1. A concessão de aposentadoria por invalidez reclama que o requerente seja segurado da Previdência Social, tenha cumprido o período de carência de 12 (doze) contribuições, e esteja incapacitado, total e definitivamente, ao trabalho (art. 201, I, da CR/88 e arts. 18, I, "a"; 25, I e 42 da Lei nº 8.213/91).
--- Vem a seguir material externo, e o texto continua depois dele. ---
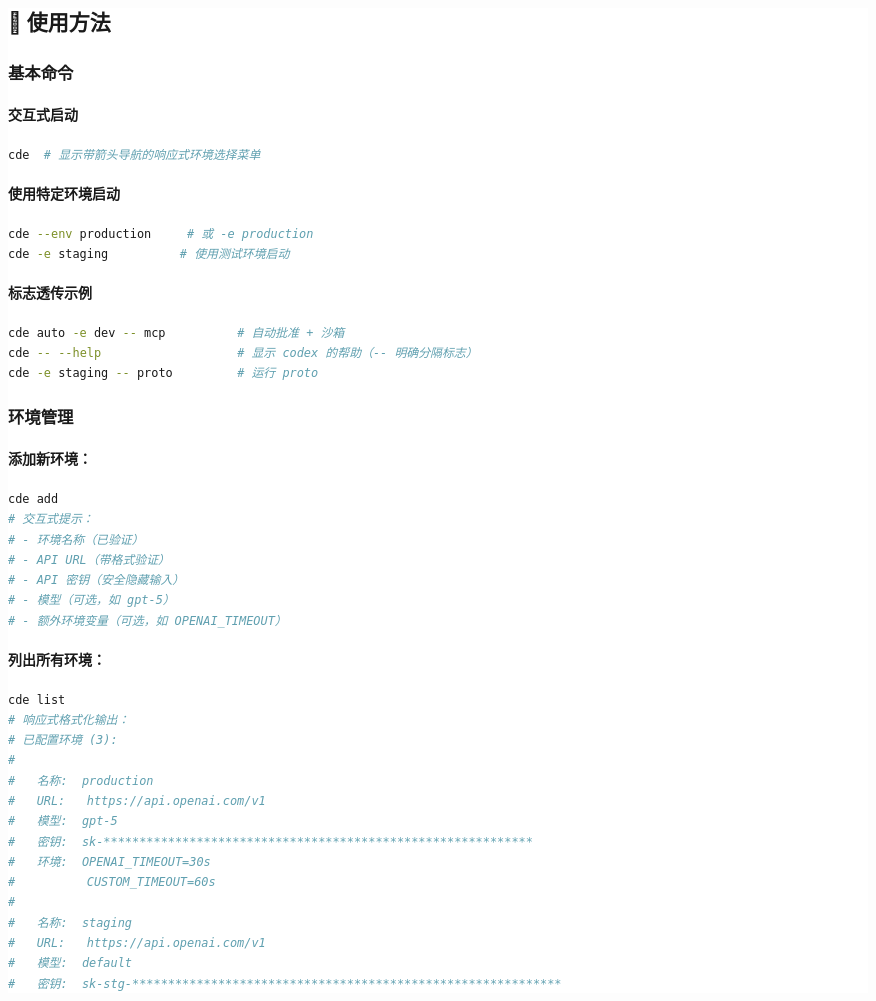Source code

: ## 🚀 使用方法

### 基本命令

#### 交互式启动
```bash
cde  # 显示带箭头导航的响应式环境选择菜单
```

#### 使用特定环境启动
```bash
cde --env production     # 或 -e production
cde -e staging          # 使用测试环境启动
```

#### 标志透传示例
```bash
cde auto -e dev -- mcp          # 自动批准 + 沙箱
cde -- --help                   # 显示 codex 的帮助（-- 明确分隔标志）
cde -e staging -- proto         # 运行 proto
```

### 环境管理

#### 添加新环境：
```bash
cde add
# 交互式提示：
# - 环境名称（已验证）
# - API URL（带格式验证）
# - API 密钥（安全隐藏输入）
# - 模型（可选，如 gpt-5）
# - 额外环境变量（可选，如 OPENAI_TIMEOUT）
```

#### 列出所有环境：
```bash
cde list
# 响应式格式化输出：
# 已配置环境 (3):
#
#   名称:  production
#   URL:   https://api.openai.com/v1
#   模型:  gpt-5
#   密钥:  sk-************************************************************
#   环境:  OPENAI_TIMEOUT=30s
#          CUSTOM_TIMEOUT=60s
#
#   名称:  staging
#   URL:   https://api.openai.com/v1
#   模型:  default
#   密钥:  sk-stg-************************************************************
```
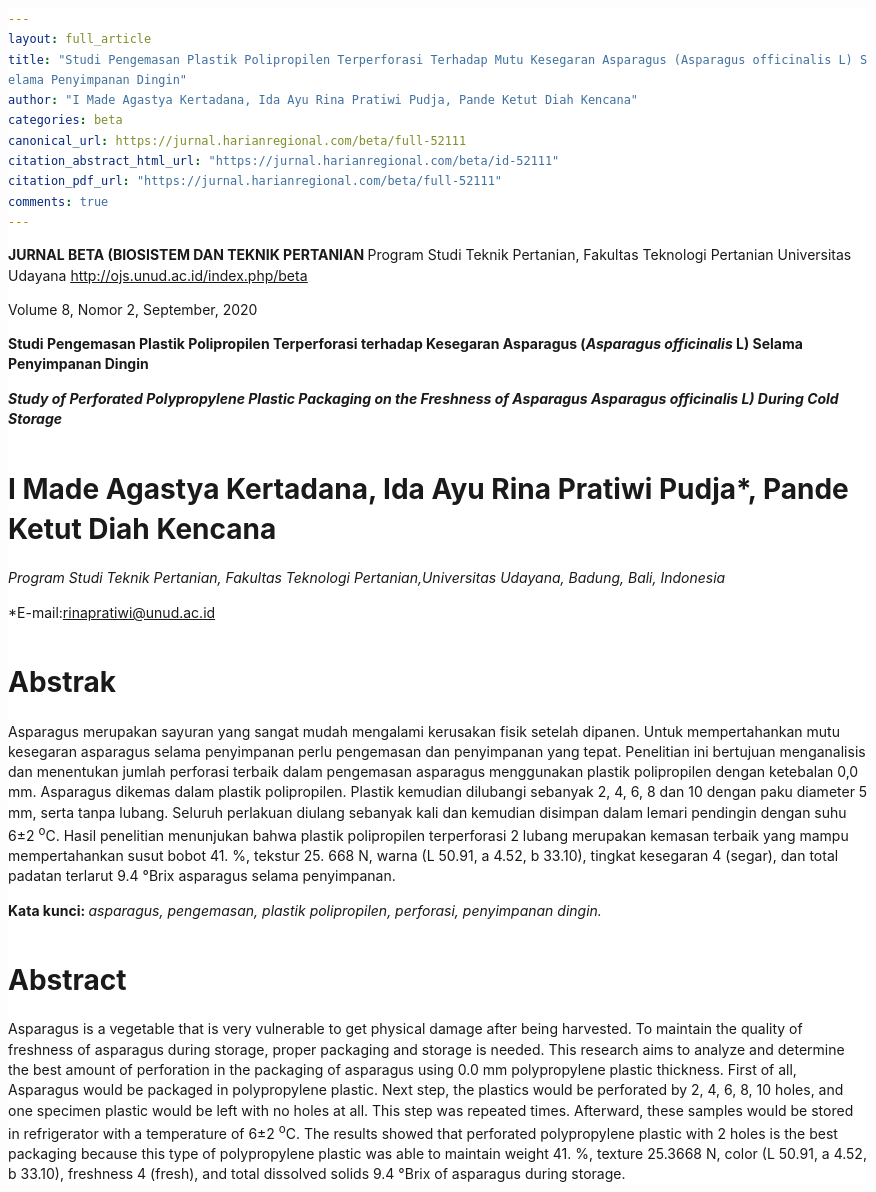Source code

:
```yaml
---
layout: full_article
title: "Studi Pengemasan Plastik Polipropilen Terperforasi Terhadap Mutu Kesegaran Asparagus (Asparagus officinalis L) Selama Penyimpanan Dingin"
author: "I Made Agastya Kertadana, Ida Ayu Rina Pratiwi Pudja, Pande Ketut Diah Kencana"
categories: beta
canonical_url: https://jurnal.harianregional.com/beta/full-52111 
citation_abstract_html_url: "https://jurnal.harianregional.com/beta/id-52111"
citation_pdf_url: "https://jurnal.harianregional.com/beta/full-52111"  
comments: true
---
```


<p><span class="font7" style="font-weight:bold;">JURNAL BETA (BIOSISTEM DAN TEKNIK PERTANIAN </span><span class="font7">Program Studi Teknik Pertanian, Fakultas Teknologi Pertanian Universitas Udayana </span><a href="http://ojs.unud.ac.id/index.php/beta"><span class="font7" style="text-decoration:underline;">http://ojs.unud.ac.id/index.php/beta</span></a></p>
<p><span class="font7">Volume 8, Nomor 2, September, 2020</span></p>
<p><span class="font7" style="font-weight:bold;">Studi Pengemasan Plastik Polipropilen Terperforasi terhadap Kesegaran Asparagus (</span><span class="font7" style="font-weight:bold;font-style:italic;">Asparagus officinalis</span><span class="font7" style="font-weight:bold;"> L) Selama Penyimpanan Dingin</span></p>
<p><span class="font7" style="font-weight:bold;font-style:italic;">Study of Perforated Polypropylene Plastic Packaging on the Freshness of Asparagus Asparagus officinalis L) During Cold Storage</span></p><a name="caption1"></a>
<h1><a name="bookmark0"></a><span class="font7" style="font-weight:bold;"><a name="bookmark1"></a>I Made Agastya Kertadana, Ida Ayu Rina Pratiwi Pudja*, Pande Ketut Diah Kencana</span></h1>
<p><span class="font6" style="font-style:italic;">Program Studi Teknik Pertanian, Fakultas Teknologi Pertanian,Universitas Udayana, Badung, Bali, Indonesia</span></p>
<p><span class="font6">*E-mail:</span><a href="mailto:rinapratiwi@unud.ac.id"><span class="font6">rinapratiwi@unud.ac.id</span></a></p>
<h1><a name="bookmark2"></a><span class="font7" style="font-weight:bold;"><a name="bookmark3"></a>Abstrak</span></h1>
<p><span class="font6">Asparagus merupakan sayuran yang sangat mudah mengalami kerusakan fisik setelah dipanen. Untuk mempertahankan mutu kesegaran asparagus selama penyimpanan perlu pengemasan dan penyimpanan yang tepat. Penelitian ini bertujuan menganalisis dan menentukan jumlah perforasi terbaik dalam pengemasan asparagus menggunakan plastik polipropilen dengan ketebalan 0,0 mm. Asparagus dikemas dalam plastik polipropilen. Plastik kemudian dilubangi sebanyak 2, 4, 6, 8 dan 10 dengan paku diameter 5 mm, serta tanpa lubang. Seluruh perlakuan diulang sebanyak kali dan kemudian disimpan dalam lemari pendingin dengan suhu 6</span><span class="font8">±2 </span><span class="font6"><sup>o</sup>C. Hasil penelitian menunjukan bahwa plastik polipropilen terperforasi 2 lubang merupakan kemasan terbaik yang mampu mempertahankan susut bobot 41. %, tekstur 25. 668 N, warna (L 50.91, a 4.52, b 33.10), tingkat kesegaran 4 (segar), dan total padatan terlarut 9.4 </span><span class="font8">°</span><span class="font6">Brix asparagus selama penyimpanan.</span></p>
<p><span class="font6" style="font-weight:bold;">Kata kunci: </span><span class="font6" style="font-style:italic;">asparagus, pengemasan, plastik polipropilen, perforasi, penyimpanan dingin.</span></p>
<h1><a name="bookmark4"></a><span class="font7" style="font-weight:bold;"><a name="bookmark5"></a>Abstract</span></h1>
<p><span class="font6">Asparagus is a vegetable that is very vulnerable to get physical damage after being harvested. To maintain the quality of freshness of asparagus during storage, proper packaging and storage is needed. This research aims to analyze and determine the best amount of perforation in the packaging of asparagus using 0.0 mm polypropylene plastic thickness. First of all, Asparagus would be packaged in polypropylene plastic. Next step, the plastics would be perforated by 2, 4, 6, 8, 10 holes, and one specimen plastic would be left with no holes at all. This step was repeated times. Afterward, these samples would be stored in refrigerator with a temperature of 6</span><span class="font8">±2 </span><span class="font6"><sup>o</sup>C. The results showed that perforated polypropylene plastic with 2 holes is the best packaging because this type of polypropylene plastic was able to maintain weight 41. %, texture 25.3668 N, color (L 50.91, a 4.52, b 33.10), freshness 4 (fresh), and total dissolved solids 9.4 </span><span class="font8">°</span><span class="font6">Brix of asparagus during storage.</span></p>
Idênticos requisitos são exigidos à outorga de auxílio-doença, cuja diferença centra-se na duração da incapacidade (arts. 25, I, e 59 da Lei nº 8.213/91).
2. No que concerne às duas primeiras condicionantes, vale recordar premissas estabelecidas pela lei de regência, cuja higidez já restou encampada na moderna jurisprudência: o beneficiário de auxílio-doença mantém a condição de segurado, nos moldes estampados no art. 15 da Lei nº 8.213/91; o desaparecimento da condição de segurado sucede, apenas, no dia 16 do segundo mês seguinte ao término dos prazos fixados no art. 15 da Lei nº 8.213/91 (os chamados períodos de graça); eventual afastamento do labor, em decorrência de enfermidade, não prejudica a outorga da benesse, quando preenchidos os requisitos, à época, exigidos; durante o período de graça, a filiação e consequentes direitos, perante a Previdência Social, ficam mantidos.
3. In casu, presentes as considerações, introdutoriamente, lançadas, desponta a comprovação da satisfação dos pressupostos atinentes à qualidade de segurado e lapso de carência, certa, de outro lado, a demonstração da incapacidade laboral da parte autora, a embasar o deferimento do benefício ora pleiteado.
4. Assim, levando-se em conta as condições pessoais da parte autora, seu baixo nível de escolaridade e baixa qualificação profissional, verifica-se a dificuldade de sua colocação em outras atividades no mercado de trabalho, restando, assim, preenchidas as exigências à concessão do benefício de auxílio doença.
5. Apelação do INSS parcialmente provida.